--- Supplied passage Enclosed Below ---

Tandi, whose son, Ammon, has severe cerebral palsy, started taking Muay Thai classes to learn self defense. She fought in a competition match in 2003, just to see how she could do.

“I lost to a decision, but it was a close fight,” she says. “I was hooked. So I did it again and haven’t lost since.”

She holds a women’s Muay Thai lightweight title belt in the kickdown promotion and won first place in her first jiu-jitsu tournament after only two months of training.

Biggest eye-opening experience Becoming a mother to a handicapped child at age 16

Biggest challenge Not always being able to communicate with my son when he is in pain

Biggest change you’d like to make in your life Though my life has seen ups and downs, I am blessed in so many ways and I would not change a thing (even the broken ankle I have now).

Jason Badell, Age 35, South Jordan

As manager of the Orem Owlz, Jason Badell’s team is not the one on the field.

“My ‘team’ is the front office staff and game day staff during the summer,” he says.

Jason is the stadium operations overseer, the advertiser, the sales and marketing specialist, and the staff organizer.

“My job is providing a fun atmosphere for fans to come and enjoy a baseball game with friends and family, along with giving back to the community through events at the ballpark and helping other organizations succeed,” he says.

Jason has a solid background in sports as an athlete and an administrator, but he says he’s  not a fanatic — he also loves art, theater, travel and reading.

Biggest fan of  Philadelphia Phillies, 76ers, Chick-fil-A, The Apprentice, cooking shows

Biggest challenge Sticking to my game plan when distractions arise.

Biggest influence for good in your life My mother 

Susie Motola, Age 26, Provo

Susie Motola was working at FedEx Kinko’s when someone came in to make copies of fliers for Camille Cleverly, a BYU student who went missing in 2007. Susie made the copies but wanted to do something more.

She applied and became certified as a member of Utah Valley’s Search and Rescue Team and has been searching and rescuing ever since. The intense physical and emotional demands aren’t too much for this bright, cheerful Provo-ite.

--- End of Enclosed Supplied passage ---
--- Records Enclosed Below ---

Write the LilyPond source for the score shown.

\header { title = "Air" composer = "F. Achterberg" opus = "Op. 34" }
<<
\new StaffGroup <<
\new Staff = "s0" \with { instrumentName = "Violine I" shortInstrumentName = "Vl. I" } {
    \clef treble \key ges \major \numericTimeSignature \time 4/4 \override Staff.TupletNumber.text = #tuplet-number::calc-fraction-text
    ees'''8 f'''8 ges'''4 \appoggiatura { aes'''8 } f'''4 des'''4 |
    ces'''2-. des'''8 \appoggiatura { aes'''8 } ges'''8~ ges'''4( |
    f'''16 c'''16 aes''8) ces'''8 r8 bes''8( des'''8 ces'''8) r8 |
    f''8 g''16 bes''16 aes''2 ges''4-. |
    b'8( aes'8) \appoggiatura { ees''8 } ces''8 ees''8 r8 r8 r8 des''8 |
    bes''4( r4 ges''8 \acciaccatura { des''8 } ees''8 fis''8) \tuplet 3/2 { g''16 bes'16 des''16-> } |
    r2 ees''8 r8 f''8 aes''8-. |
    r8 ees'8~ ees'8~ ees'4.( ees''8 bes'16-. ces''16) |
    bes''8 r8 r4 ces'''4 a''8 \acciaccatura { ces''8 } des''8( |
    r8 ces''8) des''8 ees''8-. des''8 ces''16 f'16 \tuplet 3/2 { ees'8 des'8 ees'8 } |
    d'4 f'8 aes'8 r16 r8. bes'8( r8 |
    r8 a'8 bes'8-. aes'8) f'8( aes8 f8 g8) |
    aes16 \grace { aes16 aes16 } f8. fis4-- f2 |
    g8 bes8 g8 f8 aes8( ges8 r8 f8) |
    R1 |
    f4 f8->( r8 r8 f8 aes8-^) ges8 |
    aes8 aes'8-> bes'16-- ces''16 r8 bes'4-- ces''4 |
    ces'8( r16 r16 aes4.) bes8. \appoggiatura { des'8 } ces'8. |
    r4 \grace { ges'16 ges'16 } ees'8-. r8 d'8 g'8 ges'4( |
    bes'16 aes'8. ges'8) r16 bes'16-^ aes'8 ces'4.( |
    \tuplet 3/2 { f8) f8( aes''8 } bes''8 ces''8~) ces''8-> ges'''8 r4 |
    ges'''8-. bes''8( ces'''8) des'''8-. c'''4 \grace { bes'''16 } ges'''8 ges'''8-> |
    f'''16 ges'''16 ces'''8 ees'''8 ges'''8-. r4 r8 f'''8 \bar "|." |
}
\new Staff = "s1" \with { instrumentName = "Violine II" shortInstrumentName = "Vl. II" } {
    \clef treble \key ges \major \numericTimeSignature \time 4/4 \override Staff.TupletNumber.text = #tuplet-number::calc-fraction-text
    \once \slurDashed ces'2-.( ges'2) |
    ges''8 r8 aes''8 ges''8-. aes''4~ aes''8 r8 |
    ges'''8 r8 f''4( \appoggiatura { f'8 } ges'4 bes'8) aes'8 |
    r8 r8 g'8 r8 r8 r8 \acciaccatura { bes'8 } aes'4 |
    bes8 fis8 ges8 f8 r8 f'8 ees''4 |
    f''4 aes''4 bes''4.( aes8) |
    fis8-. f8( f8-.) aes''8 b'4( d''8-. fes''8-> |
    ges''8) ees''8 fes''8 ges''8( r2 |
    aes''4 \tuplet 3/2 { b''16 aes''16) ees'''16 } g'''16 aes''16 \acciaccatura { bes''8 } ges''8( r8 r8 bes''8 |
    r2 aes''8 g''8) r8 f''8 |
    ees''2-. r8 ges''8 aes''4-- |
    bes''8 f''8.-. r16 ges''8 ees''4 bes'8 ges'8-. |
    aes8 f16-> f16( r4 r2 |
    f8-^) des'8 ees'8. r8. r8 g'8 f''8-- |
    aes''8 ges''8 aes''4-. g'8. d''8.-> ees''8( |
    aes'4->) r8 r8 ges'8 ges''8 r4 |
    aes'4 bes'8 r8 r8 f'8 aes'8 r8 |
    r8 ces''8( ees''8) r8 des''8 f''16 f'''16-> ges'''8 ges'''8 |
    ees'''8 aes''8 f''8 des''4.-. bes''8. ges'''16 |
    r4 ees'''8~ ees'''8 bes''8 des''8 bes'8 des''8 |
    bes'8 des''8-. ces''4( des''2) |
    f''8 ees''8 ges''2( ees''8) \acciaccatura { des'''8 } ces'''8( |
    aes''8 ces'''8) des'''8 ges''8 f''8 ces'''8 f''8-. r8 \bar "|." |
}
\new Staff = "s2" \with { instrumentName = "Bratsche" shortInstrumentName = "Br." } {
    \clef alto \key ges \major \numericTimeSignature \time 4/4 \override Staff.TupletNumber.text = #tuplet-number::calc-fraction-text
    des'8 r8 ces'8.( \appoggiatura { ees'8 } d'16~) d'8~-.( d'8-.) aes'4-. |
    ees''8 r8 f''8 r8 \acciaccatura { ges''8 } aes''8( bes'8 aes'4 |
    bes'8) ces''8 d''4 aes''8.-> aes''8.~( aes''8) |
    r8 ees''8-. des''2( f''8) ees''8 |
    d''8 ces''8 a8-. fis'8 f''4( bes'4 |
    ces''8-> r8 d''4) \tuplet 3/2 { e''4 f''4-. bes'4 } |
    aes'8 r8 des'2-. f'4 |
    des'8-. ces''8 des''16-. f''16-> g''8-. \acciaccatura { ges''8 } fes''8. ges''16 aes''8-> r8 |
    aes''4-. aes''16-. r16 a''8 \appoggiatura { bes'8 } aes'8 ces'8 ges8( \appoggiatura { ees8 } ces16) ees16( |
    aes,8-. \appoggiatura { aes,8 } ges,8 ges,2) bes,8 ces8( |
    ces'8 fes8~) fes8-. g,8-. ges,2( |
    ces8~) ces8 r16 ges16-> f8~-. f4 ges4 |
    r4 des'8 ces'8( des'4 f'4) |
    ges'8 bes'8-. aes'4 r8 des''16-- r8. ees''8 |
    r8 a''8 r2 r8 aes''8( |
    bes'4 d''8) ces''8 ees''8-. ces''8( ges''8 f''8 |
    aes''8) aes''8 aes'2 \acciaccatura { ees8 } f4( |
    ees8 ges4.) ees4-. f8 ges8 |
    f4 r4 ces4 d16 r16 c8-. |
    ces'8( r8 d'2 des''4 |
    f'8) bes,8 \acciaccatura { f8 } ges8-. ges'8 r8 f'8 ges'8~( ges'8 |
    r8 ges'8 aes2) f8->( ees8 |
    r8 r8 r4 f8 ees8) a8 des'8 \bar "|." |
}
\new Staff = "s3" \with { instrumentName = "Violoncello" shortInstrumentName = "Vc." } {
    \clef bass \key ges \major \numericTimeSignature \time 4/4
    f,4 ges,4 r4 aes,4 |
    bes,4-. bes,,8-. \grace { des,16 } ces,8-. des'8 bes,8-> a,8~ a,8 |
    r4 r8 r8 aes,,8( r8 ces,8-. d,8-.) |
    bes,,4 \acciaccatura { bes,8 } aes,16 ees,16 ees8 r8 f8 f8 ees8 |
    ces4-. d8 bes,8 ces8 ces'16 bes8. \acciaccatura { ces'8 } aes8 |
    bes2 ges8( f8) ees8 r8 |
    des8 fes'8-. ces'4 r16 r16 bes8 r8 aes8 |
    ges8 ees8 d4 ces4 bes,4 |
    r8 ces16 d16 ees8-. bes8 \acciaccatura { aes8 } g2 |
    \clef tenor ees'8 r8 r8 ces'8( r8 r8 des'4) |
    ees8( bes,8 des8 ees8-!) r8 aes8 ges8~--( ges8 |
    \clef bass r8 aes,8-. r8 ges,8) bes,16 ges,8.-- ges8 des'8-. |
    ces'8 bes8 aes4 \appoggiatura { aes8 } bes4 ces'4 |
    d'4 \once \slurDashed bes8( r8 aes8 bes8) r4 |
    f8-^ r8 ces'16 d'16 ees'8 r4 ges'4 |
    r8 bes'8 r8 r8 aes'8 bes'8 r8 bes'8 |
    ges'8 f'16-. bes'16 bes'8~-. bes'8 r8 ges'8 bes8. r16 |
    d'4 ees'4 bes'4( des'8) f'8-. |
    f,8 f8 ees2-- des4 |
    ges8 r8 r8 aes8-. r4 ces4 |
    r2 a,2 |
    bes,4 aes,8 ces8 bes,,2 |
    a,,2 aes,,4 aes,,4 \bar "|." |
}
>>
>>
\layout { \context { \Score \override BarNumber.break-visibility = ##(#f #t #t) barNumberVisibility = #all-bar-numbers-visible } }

--- End of Enclosed Records ---

_Work to be completed:_ Extend the profiles of local residents, picking up right after the last sentence about Susie Motola. The rows stand apart from the profiles of local residents and have nothing to do with them.

_Reply:_
When she’s not climbing mountains or spelunking, Susie manages Vineyard Garden Center.

Biggest hero  Not one, but 50. The Utah County Search and Rescue Team is comprised of some of the most amazing people in the county.

Biggest pet peeve Other than people hurting children and the amazing wastefulness of America? Sand. I love the beach, but I don’t like sand.

Biggest failure I work at a garden center, but I’m really not good at growing peas. This is my year, though. I can feel it.

Biggest fan of Dark, dark chocolate, fresh fruit, sunrises, fresh cut grass, warm clothes out of the dryer

Justin Lindorf, Age 22, Orem

When Justin Lindorf was diagnosed with Type I Diabetes, it prematurely ended his LDS mission in Toronto, Canada. Not long after he came home a friend approached him about participating in a fundraising walk for the disease. He signed up and was asked to raise $100 from friends and family sponsors.

“I’m just not a $100 kind of guy,” Justin says.

He made a personal goal to earn $1,000 for the cause in the three days between when he signed up and the race. Utah Angels, an investment group, agreed to match whatever he earned 10 times. With potential like that on the table, Justin set to work and brought in $5,600 within 48 hours, shocking everyone especially his investors. His donation to the Juvenile Diabetes Research Foundation of more than $56,000 won him a spot on the organization’s Utah Board of Directors.

Biggest ah-hah moment When I realized becoming a doctor was not the only way to help people who were suffering.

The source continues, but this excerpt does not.